- **Exercise passage**
=== Section Start ===

Monitoring will also include a measurable standard of development of the forest toward the vision.

With all stands having similar age distributions, measures are needed that compare the average stand at a point in time with the starting condition average stand and the desired future condition average stand, in terms of density  or distribution of ages and sizes of trees or tree counts….

Vision that Applies to both Moist and Dry Forest

Road Systems

Road guidelines, standards to keep roads narrow.

Standards and funding for Road Relocation.

Prescribed Burning

Prescribed burning shall be used to reduce fuels following  all wet and dry forest harvests.  Burns to reduce fuels to mimic historical level, had the area been burned naturally.  In determining when and how much to prescribe burning, the driving factors shall be fuel loads and moisture contents, to carry out managed burns.  Smoke intrusion, in the interest of preventing heavy summer smoke, will not be a significant consideration.  Safety and burning effectiveness are paramount.

Monitoring and Adaptive Management

Monitoring and adaptive management are essential to the success of our plan.  Key monitoring variables will be identified that indicate the broad range of forest values.  The management plans will be adapted to insure those values meet the plan goals.  We realize that monitoring plans have frequently fallen by the wayside during periods of tight budgets.  Legislative action will be required to insure the monitoring plan is fully funded and implemented.

Monitoring has been included in past BLM management proposals.  Historically, adequate monitoring has not happened, because of inadequate funding. Under this proposal, institutionalized funding is provided through a diversion of a portion of the historic “non-county half” of  O&C Harvest Receipts to a third party, who in turn shall distribute monitoring budget moneys to keep a consistent monitoring program operational.

The establishment of monitoring variables and their baselines were first outlined for Forest Bridges in a recommendation prepared by Oregon State University.  Monitoring variables are intended to be measured, starting with the modeling results baseline then repeated regularly to assess adaptive management needs over time.

The monitoring fulfills three broad purposes:

  • Public transparency and feedback to the BLM about adherence to the Plan and the condition of the forest as the Plan is implemented.
    • Includes a plan for publicizing monitoring results regularly
  • Aid in guiding plan changes under Adaptive Management.
  • Build upon the body of relevant data when legal questions arise about the consistency of management actions with the Law and Plan.

The monitoring includes measures of:

  • Aggregate acres and percentage by of broad seral (development) stages of forest stands
  • Landscape patch sizes and fragmentation
  • Habitat suitability for broad groups of species
  • Water quantity and quality attributes
  • Watershed health relative to historic conditions
  • Dry Forest Silviculture monitoring, including fire resilience level of treated stands
  • Life cycle assessment of carbon sequestration and waste
  • Timber and wood volume production
  • O&C County revenues, and monitoring/adaptive management/ restoration funds
  • Job creation and distribution
  • Levels of exotic and noxious weeds

Examples of monitoring results that lead to Adaptive Management Changes or Plan revisions:

  • Sedimentation/large wood or lack thereof in creek
  • Excess or shortfall relative to the balance of habitat types
  • Fire Resiliency not meeting Expectations, despite historical distribution of trees and tree ages
  • Slower rate of reaching habitat type distribution than expected

Examples of monitoring results that DO NOT lead to Plan Revisions.

=== Section End ===

- **Study material**

=== Section Start ===

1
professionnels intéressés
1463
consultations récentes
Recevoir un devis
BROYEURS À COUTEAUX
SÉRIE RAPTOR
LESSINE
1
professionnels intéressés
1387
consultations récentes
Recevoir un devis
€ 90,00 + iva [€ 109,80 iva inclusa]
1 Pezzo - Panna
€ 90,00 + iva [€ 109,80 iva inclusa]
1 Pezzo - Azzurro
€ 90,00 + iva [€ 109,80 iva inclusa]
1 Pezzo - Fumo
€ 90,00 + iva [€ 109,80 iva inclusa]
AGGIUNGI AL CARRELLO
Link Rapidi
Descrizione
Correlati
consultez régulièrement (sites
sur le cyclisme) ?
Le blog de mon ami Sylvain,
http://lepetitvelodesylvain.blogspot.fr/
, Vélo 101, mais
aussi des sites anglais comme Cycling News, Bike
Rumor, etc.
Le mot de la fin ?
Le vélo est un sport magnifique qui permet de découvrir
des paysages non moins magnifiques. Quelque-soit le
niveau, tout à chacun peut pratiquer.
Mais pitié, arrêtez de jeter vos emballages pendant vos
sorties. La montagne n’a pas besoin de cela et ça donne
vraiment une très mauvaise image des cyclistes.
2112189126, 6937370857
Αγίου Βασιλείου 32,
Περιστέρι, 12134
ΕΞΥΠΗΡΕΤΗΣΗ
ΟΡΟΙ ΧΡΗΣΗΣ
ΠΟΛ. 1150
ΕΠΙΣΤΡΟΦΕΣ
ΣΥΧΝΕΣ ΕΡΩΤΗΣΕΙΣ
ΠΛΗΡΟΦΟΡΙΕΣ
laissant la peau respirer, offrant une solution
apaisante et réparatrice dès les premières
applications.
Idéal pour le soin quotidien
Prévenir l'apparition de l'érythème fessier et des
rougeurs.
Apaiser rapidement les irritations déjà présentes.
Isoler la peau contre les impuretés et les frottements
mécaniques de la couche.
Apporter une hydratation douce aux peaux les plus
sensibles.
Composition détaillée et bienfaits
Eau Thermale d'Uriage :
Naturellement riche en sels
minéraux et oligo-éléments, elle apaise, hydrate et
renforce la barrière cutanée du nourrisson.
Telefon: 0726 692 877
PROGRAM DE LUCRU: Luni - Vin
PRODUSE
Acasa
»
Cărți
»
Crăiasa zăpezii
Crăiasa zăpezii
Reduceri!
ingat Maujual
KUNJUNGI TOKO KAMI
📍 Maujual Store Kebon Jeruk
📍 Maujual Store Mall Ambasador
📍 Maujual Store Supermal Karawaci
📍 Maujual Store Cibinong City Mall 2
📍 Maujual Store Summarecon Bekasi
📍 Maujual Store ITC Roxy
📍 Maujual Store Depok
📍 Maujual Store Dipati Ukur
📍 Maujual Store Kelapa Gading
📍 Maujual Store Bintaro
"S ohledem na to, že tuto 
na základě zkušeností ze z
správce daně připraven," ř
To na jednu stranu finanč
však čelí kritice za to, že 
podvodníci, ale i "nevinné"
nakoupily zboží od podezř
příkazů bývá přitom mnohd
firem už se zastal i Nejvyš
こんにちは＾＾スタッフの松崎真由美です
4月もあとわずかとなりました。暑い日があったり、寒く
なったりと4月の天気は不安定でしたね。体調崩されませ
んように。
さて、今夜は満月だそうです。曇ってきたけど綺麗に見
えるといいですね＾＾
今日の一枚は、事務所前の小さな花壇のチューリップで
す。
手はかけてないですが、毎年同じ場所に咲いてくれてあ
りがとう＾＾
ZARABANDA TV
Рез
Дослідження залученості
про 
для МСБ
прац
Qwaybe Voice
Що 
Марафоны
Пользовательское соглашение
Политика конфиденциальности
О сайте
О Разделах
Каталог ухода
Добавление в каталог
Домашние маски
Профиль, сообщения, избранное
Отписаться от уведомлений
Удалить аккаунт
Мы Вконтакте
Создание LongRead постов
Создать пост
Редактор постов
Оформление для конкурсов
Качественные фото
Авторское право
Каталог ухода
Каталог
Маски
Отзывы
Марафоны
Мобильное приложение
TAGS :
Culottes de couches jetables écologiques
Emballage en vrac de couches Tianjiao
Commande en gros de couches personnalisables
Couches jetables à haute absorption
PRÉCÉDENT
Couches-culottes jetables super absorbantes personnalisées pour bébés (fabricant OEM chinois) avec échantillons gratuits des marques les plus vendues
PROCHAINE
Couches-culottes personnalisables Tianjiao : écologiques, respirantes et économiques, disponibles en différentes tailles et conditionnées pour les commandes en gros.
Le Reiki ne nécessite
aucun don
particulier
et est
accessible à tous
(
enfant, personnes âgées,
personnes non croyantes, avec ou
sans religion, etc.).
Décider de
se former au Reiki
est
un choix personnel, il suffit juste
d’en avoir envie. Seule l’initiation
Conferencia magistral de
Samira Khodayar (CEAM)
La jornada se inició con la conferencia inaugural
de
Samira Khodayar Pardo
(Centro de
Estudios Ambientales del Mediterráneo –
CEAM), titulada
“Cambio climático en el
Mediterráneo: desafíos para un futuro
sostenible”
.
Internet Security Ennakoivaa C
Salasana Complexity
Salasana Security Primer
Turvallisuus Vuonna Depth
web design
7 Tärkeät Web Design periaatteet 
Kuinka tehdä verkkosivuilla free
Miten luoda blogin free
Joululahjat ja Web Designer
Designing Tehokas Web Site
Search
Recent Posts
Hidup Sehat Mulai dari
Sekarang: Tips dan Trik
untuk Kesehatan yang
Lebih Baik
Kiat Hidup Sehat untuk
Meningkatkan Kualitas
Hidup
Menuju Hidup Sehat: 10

=== Section End ===

- **Job 1**
Repeat the part of the forest plan passage between "Prescribed burning shall" and "effectiveness are paramount.", inclusive.
- **Job 2**
In the forest plan passage, who prepared the recommendation that first outlined the monitoring variables and their baselines for Forest Bridges?
- **Job 3**
Pick up the forest plan passage after its final line and keep writing.

- **Result 1**
Prescribed burning shall be used to reduce fuels following  all wet and dry forest harvests.  Burns to reduce fuels to mimic historical level, had the area been burned naturally.  In determining when and how much to prescribe burning, the driving factors shall be fuel loads and moisture contents, to carry out managed burns.  Smoke intrusion, in the interest of preventing heavy summer smoke, will not be a significant consideration.  Safety and burning effectiveness are paramount.

- **Result 2**
Oregon State University.

- **Result 3**
  • Higher/lower levels of Revenues or wood products than Expected, while plan is being followed
  • Fire resiliency or habitat variables exceeding expectations

Third Party Accountability

  • Monitoring shall be led by a third party. Information will be collected by third parties, through 10-year third party assessments, research studies as needed, and by BLM internally.  It is conceivable the Forest Bridges will morph into a monitoring oversight board after the Forest Bridges proposals are in place.


Traditional BLM Appropriations:

Policy would require that they be kept as is, include funding of the Collaboratives as part of the Forest Planning Process.


Forest Bridges Sustainability receipts: The Sustainability receipts are that portion of O&C revenues and any other revenues from BLM timber sales, that have previously gone to the U.S. Treasury. Sustainability Receipts are a new funding source for western Oregon BLM forests, an original proposal of Forest Bridges, that recognizes and promotes the actions and costs of ecological forest management.  These funds would be in addition to the BLM Congressional appropriations for operations which need to remain at traditional levels for the Sustainability Receipts to meet their intended purposes.    Sustainability receipts would be controlled by statute, and require collaborative approval (NEED TO REVIEW).  These BLM funds are dedicated to:

  • third party monitoring of forest actions, and reporting
  • adaptive management as knowledge and conditions change
  • invasive weed removal and control
  • restoration on BLM lands and in cooperation with neighboring landowners on their lands, for road systems, forest retention, restorative actions in financially non-productive forest areas.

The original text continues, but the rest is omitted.